Le président du PLR vaudois Frédéric Borloz, lui, fait encore plus fort: plus audacieux qu’Aristote et Spinoza réunis, il ne craint pas de répudier les vérités mathématiques. A la question de savoir s’il n’y aurait pas quand même quelque arrogance de la part des Vaudois à réclamer un deuxième siège, alors que le Tessin n’a plus eu de Conseiller fédéral depuis 18 ans, il répond très sereinement: «Nous n’en réclamons pas un deuxième.» Avec trois candidats du PLR vaudois aspirant à siéger aux côtés de l’hyper vaudois Parmelin, ça y ressemble quand même fichtrement.

A moins évidemment que lui aussi, comme la feuille cantonale, ne tienne tout cela que pour du beurre, du cirque, de la pure parade. Ce qui signifierait alors: nous ne réclamons pas un deuxième siège, nous faisons juste semblant.

Une hypothèse pas du tout invraisemblable: si le PLR tessinois décidait dans son congrès du 1er août d’adjoindre à son candidat déjà adoubé, Ignacio Cassis, une colistière qui pourrait être Laura Sadis, il est probable que de Quattro et Moret s’effaceraient. C’est en effet leur légitimation prétendue et claironnée: être candidate au nom des femmes et évidemment pas au nom d’une banale et sordide ambition strictement personnelle. Quant à Français, il se raconte que son seul souci, sa principale obsession, c’est que ce ne soit pas de Quattro. Ce n’est peut être pas tout à fait du cirque, mais sûrement de la cour d’école.

Surtout qu’on en vient à débattre d’une question qui rendrait en comparaison le débat sur le sexe des anges hautement rationnel: qu’est-ce qui est par nature plus injuste, frustrer le Tessin ou frustrer les femmes?
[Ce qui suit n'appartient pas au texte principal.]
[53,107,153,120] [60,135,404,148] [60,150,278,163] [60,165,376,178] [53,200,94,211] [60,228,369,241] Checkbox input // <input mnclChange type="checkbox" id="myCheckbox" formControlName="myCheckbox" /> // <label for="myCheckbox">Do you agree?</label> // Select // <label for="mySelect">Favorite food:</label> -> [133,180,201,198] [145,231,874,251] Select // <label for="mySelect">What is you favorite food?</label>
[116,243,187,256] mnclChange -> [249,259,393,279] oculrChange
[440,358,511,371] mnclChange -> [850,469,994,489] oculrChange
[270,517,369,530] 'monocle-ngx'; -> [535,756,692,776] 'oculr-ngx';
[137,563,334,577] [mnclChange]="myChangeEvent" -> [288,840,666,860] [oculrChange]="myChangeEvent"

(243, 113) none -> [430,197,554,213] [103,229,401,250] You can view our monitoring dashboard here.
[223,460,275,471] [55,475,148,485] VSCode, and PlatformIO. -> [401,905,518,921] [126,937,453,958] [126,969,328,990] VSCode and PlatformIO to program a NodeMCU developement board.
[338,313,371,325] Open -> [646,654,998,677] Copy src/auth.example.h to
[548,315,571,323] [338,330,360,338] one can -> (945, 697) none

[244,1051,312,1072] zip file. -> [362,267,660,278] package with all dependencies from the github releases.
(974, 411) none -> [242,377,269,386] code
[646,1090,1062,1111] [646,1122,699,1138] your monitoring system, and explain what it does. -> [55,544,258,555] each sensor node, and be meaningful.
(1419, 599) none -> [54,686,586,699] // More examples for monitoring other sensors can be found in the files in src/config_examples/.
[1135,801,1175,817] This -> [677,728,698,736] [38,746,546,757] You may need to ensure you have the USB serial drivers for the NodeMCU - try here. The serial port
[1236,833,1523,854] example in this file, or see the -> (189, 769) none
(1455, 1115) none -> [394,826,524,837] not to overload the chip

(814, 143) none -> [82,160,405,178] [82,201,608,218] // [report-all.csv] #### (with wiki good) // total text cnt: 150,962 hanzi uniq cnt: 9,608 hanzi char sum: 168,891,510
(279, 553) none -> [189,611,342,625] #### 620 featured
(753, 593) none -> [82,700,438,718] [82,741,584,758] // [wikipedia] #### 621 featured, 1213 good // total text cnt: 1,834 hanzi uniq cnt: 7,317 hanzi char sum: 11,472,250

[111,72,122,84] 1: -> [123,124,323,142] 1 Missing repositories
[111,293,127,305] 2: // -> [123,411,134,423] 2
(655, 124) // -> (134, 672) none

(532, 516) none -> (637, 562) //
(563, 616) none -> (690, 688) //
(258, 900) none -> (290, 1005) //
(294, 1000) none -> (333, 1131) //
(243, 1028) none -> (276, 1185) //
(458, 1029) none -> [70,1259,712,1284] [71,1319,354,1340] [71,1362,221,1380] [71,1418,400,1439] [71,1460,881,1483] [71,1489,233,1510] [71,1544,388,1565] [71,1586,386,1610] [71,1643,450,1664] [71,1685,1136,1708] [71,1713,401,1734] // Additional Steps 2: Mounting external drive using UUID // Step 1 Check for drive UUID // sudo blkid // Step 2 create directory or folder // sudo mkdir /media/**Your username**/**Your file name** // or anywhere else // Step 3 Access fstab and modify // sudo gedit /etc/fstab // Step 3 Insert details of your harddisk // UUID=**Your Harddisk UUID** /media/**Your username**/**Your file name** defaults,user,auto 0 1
Les réponses sont à l’avenant, telle celle apportée par l’écologiste Adèle Thorens: «Les femmes ne sont pas une minorité!» Autrement dit, ces ploucs de Tessinois, incapables de représenter 50% de l’humanité, n’ont qu’à aller se rhabiller et surtout passer une fois de plus leur tour.

L’historien Olivier Meuwly a bien raison donc de rappeler, dans le Temps, que la marche vers le Conseil fédéral est devenue au fil des années, une course d’obstacles «infiniment complexe»: «Il faut tenir compte du jeu médiatique, des intérêts personnels, de la langue, du sexe, de son parti, de l’antenne cantonale de son parti…»

Peut-être faudrait-il se rappeler au moment du choix final que ni le sexe ni l’origine cantonale n’ont jamais rien dit des aptitudes d’un ou d’une candidate, à devenir un bon Conseiller fédéral, un ministre utile à l’intérêt général et au pays. Mais de cela évidemment, le cirque et le bal des carrières n’ont rien à fiche.